| TASK DETAILS |
Each line below that carries the string "macros" must appear in the answer.

Stored dataset items
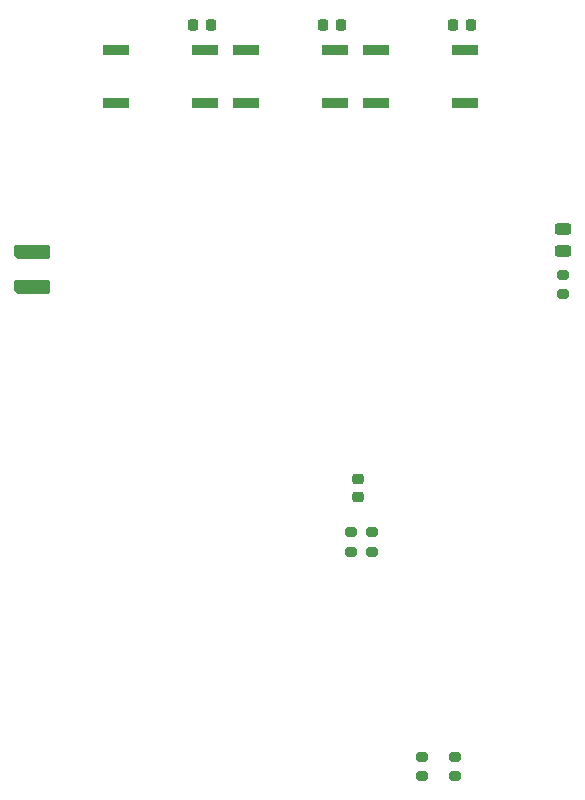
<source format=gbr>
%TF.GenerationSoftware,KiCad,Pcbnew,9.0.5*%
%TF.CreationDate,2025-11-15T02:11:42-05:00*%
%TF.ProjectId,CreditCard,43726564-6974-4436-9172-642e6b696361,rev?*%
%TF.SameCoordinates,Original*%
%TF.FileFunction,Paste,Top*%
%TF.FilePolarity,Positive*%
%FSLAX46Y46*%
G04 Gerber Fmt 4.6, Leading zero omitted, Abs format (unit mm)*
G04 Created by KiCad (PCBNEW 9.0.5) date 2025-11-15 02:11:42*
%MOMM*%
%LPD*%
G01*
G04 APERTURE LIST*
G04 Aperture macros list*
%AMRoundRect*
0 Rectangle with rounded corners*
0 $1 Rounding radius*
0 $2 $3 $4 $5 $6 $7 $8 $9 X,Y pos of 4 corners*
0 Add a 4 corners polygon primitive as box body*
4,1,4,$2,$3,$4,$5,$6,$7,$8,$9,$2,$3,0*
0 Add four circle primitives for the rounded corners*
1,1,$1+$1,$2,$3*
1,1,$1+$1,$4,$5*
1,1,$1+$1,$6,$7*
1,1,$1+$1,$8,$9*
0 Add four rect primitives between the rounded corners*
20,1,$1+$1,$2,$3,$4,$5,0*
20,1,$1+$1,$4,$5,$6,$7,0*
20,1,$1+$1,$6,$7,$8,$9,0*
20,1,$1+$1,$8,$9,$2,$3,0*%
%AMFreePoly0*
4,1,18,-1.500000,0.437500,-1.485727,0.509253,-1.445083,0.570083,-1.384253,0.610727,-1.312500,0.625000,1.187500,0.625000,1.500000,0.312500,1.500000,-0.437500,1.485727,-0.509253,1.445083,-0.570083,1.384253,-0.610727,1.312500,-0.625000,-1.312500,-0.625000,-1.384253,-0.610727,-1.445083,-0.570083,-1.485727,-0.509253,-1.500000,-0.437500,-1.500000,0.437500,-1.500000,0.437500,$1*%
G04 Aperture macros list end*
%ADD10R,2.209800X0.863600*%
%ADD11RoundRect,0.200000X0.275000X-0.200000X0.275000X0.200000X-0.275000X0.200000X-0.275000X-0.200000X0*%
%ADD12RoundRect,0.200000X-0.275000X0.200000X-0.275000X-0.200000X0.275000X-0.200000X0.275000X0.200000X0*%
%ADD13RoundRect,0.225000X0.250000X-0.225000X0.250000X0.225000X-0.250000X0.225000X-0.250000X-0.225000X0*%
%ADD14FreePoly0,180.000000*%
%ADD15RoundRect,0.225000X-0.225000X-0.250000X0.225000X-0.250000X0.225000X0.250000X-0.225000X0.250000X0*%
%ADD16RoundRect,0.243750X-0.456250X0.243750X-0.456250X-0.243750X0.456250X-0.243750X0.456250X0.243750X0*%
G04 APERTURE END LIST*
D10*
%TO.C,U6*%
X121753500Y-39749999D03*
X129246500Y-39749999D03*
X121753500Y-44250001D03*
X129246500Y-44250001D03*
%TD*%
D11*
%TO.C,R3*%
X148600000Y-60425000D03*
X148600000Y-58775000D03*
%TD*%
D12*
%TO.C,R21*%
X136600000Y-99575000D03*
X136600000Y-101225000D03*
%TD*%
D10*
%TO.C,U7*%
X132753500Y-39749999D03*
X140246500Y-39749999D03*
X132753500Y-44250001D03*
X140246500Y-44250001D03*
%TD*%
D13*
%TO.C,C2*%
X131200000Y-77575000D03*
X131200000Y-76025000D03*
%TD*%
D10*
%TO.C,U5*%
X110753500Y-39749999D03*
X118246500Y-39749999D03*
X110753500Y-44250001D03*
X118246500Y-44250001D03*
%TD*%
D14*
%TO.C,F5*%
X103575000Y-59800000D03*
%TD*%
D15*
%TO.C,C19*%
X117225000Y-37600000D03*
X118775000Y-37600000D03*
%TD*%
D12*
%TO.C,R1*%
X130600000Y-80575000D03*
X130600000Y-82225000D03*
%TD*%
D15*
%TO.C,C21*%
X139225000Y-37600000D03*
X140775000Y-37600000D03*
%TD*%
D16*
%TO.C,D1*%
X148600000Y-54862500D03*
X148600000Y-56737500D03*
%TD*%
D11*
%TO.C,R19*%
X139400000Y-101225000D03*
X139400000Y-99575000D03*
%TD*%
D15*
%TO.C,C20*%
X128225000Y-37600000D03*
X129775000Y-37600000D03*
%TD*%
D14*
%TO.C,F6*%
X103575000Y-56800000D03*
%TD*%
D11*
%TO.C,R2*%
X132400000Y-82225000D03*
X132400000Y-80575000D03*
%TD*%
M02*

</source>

| SOLUTION FOR THIS TASK |
G04 Aperture macros list*
G04 Aperture macros list end*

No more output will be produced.